# Advice on RDA Tsunami?



## Lex Aer (14/6/16)

Need some advice on whether to buy a RDA. I have a Wotofo Ice cubed which I get very little flavour from so looking for something a little "better". I decided that I do not want to spend R1000.00 on a RDA at this stage (So no Dotmod or TM for me and DEFINITELY NO CLONES after a bad experience), but would rather start with a good "flavour" authentic RDA. Would the Tsunami be the best option? I usually use tanks either a crown, TFV4 mini or Herakles at between 65 -90 W (depending on the coils and ohms between 0.25 and 0.4). Advice would greatly be appreciated.


----------



## morras (14/6/16)

I cant offer you any advice - i am also looking for my first Rda - will watch the this - hopefully you get lots of advice.

Reactions: Optimistic 1


----------



## PsyCLown (14/6/16)

I get the Tsunami & Velocity mixed up so when I was researching RDA's for great flavour and those two got mentioned I cannot remember which is which 

Although the Sapor was fairly popular along with the Aelous Lite (which I have an I love, although I am still quite new to vaping and have limited experience). Just Googled again and seems the Tsunami is the one a lot of people recommend for beginners and flavour etc. 
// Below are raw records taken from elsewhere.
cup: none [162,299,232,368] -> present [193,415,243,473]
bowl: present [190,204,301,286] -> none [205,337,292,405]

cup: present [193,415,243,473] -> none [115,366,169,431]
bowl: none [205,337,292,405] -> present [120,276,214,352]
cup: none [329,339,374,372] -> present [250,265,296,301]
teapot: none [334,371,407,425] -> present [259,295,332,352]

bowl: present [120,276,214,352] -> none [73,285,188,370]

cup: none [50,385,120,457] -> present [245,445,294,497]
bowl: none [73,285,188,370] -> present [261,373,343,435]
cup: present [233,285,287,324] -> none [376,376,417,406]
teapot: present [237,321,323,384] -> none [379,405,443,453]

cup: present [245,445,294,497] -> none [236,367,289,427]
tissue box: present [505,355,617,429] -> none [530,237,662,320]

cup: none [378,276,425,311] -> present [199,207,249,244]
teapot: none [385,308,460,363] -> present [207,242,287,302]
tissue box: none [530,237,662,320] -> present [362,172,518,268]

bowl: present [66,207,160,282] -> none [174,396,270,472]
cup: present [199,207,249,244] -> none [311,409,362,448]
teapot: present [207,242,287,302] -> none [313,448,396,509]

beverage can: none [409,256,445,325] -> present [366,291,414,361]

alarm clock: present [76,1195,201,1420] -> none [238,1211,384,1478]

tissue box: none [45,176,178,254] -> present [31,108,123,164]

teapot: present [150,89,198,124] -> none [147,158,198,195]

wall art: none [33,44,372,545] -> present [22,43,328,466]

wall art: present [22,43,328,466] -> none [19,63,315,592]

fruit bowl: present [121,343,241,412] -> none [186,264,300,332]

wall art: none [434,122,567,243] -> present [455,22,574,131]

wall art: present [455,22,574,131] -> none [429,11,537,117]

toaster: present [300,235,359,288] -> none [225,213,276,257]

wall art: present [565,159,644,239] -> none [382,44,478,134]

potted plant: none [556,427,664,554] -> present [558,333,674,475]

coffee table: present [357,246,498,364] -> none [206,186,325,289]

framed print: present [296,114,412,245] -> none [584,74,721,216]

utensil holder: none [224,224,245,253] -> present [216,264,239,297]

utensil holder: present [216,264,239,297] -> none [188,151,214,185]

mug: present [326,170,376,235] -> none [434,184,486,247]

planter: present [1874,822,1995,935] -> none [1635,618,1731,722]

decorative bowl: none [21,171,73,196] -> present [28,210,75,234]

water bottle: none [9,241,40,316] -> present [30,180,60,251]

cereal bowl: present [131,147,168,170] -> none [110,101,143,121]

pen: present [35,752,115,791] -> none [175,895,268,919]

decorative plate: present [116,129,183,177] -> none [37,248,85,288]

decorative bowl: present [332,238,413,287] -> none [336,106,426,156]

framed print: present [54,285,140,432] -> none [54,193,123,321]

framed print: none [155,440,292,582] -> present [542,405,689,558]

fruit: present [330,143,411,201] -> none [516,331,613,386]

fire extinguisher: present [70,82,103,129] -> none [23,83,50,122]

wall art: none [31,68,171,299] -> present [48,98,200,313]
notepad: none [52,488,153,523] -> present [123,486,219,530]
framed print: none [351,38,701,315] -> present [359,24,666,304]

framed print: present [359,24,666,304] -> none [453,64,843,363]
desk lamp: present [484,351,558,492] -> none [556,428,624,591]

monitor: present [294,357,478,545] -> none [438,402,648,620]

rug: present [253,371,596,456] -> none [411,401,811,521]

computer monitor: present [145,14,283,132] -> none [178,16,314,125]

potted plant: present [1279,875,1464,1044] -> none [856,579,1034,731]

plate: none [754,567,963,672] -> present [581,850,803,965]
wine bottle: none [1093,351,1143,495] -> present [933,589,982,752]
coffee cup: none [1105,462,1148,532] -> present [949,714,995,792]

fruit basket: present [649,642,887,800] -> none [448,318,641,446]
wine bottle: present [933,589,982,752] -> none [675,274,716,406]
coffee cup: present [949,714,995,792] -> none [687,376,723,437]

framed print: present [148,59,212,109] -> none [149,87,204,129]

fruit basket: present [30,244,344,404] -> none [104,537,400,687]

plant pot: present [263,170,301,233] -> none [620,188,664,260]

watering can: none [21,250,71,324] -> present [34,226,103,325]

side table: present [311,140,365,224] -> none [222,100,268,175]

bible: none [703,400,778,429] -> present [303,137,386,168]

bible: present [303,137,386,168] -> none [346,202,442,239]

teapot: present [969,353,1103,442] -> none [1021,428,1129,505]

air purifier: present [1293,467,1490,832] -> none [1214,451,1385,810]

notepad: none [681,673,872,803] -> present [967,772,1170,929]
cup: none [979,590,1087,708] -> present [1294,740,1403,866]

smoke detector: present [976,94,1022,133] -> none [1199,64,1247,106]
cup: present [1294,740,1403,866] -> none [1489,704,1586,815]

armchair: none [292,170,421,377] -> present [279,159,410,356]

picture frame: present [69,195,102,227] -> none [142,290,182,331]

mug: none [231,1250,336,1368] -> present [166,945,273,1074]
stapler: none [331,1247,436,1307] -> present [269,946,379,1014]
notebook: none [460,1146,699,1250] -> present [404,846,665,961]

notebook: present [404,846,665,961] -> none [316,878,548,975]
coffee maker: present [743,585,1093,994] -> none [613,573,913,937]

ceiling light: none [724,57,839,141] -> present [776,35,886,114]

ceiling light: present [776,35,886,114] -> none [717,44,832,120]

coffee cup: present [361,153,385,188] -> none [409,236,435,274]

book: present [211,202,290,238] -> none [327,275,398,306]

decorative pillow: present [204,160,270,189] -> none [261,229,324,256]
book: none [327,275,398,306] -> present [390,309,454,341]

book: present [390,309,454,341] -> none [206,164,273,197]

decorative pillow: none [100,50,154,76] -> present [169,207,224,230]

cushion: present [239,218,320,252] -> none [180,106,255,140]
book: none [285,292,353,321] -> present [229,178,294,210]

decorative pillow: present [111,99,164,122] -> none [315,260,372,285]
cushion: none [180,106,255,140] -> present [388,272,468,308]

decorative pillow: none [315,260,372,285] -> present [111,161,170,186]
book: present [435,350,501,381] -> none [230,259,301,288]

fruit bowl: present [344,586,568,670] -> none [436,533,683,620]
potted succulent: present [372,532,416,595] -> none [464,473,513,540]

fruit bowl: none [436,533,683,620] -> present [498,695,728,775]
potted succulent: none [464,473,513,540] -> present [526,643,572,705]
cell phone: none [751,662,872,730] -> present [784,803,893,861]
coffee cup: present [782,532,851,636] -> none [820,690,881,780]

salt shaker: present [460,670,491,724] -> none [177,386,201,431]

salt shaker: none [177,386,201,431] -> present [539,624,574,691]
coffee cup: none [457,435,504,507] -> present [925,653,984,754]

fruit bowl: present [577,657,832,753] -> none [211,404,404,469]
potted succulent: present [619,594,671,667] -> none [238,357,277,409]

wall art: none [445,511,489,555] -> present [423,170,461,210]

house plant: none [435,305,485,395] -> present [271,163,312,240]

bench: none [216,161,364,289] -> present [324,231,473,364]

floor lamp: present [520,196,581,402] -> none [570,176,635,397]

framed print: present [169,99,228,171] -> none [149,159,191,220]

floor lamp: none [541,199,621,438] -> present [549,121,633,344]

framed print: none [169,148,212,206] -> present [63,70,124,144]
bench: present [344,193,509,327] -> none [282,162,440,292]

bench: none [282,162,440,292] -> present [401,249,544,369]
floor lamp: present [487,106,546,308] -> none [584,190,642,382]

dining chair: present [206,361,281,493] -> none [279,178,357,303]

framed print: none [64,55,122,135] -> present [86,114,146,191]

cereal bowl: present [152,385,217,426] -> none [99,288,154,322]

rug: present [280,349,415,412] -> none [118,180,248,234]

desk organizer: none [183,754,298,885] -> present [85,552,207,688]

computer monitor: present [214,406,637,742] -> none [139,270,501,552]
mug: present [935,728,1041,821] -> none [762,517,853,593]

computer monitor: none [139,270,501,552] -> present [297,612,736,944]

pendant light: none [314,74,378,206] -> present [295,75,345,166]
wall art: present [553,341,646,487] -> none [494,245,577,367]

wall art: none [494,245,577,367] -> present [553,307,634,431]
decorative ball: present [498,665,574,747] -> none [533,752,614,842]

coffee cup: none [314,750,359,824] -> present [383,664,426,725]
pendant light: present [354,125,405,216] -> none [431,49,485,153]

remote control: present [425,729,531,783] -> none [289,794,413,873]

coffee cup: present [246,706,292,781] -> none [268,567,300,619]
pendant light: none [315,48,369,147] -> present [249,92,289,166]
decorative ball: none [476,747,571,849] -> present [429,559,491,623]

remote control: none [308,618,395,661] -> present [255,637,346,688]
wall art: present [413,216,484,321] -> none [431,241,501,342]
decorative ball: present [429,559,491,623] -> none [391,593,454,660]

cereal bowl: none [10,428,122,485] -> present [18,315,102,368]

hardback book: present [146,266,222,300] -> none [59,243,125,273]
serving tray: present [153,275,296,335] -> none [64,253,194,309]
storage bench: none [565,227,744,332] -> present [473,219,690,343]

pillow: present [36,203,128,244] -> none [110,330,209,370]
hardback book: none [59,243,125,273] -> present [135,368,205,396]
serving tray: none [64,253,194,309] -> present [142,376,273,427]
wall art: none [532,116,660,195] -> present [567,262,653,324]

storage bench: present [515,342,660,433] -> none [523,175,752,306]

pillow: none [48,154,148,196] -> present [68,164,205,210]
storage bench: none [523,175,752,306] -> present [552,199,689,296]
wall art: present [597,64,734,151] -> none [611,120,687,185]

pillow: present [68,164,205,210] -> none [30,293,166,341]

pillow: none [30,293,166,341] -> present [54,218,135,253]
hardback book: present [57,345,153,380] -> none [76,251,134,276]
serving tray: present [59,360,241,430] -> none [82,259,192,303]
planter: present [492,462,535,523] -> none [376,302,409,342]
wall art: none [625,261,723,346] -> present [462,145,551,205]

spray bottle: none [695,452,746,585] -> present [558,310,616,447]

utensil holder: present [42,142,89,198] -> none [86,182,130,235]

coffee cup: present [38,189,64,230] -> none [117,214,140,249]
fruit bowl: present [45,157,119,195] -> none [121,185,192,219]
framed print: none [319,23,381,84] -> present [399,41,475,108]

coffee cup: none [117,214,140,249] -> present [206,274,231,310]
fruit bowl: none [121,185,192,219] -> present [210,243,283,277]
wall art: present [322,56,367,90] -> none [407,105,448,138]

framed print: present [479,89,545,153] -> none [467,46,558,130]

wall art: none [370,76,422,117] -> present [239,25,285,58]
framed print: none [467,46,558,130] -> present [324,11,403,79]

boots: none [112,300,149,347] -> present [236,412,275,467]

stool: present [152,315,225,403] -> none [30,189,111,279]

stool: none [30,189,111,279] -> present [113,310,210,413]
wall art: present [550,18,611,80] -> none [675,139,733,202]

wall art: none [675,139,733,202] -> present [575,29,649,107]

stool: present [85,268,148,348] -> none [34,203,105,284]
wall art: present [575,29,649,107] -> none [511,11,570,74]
So from what I have noticed and with price being a factor these three seem to be quite popular and recommended via Google search results:
Tsunami, Sapor, Aelous Lite.

Reactions: Useful 1


----------



## Rob Fisher (14/6/16)

The Sapor is a fine Dripper!

Reactions: Agree 1


----------



## Migs (14/6/16)

I have the 22mm Tsunami and the 24mm Tsunami, I prefer the 24, same flavour but can handle more juice and wick, all you need to know with any bottle airflow RDA is that if you overdrip, you will leak, also it does get wet at the bottom due to coils burning some juice after you vaped, but none of this bothers me, The Tsunami is like jack of all trades, not the widest airflow but not the best flavour like a Petri. But amazing flavour it does have.

Reactions: Useful 1


----------



## Lex Aer (15/6/16)

From the advice received and a ton of Youtube videos it looks like the best affordable options would be either the Sapor, the Tsunami or the Aeolis lite, with the Sapor and Aeolis (smaller juice well) being best for flavour. Not a lot of reviews on the Tsunami 24mm, as it appears to be a little newer than the other two, but it also appears to be a good RDA. Does not look to be much of a difference between the three, even price wise, between R525 and R550 and stock is available locally. Grimmgreen rates both the Sapor and Aeolis, Riptrippers rates the Sapor (neither has a review on the Tsunami 24mm). Vapin Heathen seems to like the Tsunami. The Tsunami may, if over dripped, leak slightly so there is that concern, but it looks slightly easier to build on.

There you have it, as undecided as I was when asking my initial question.

Well done fellow vapers! (Sorry Morras, back where we started!)


----------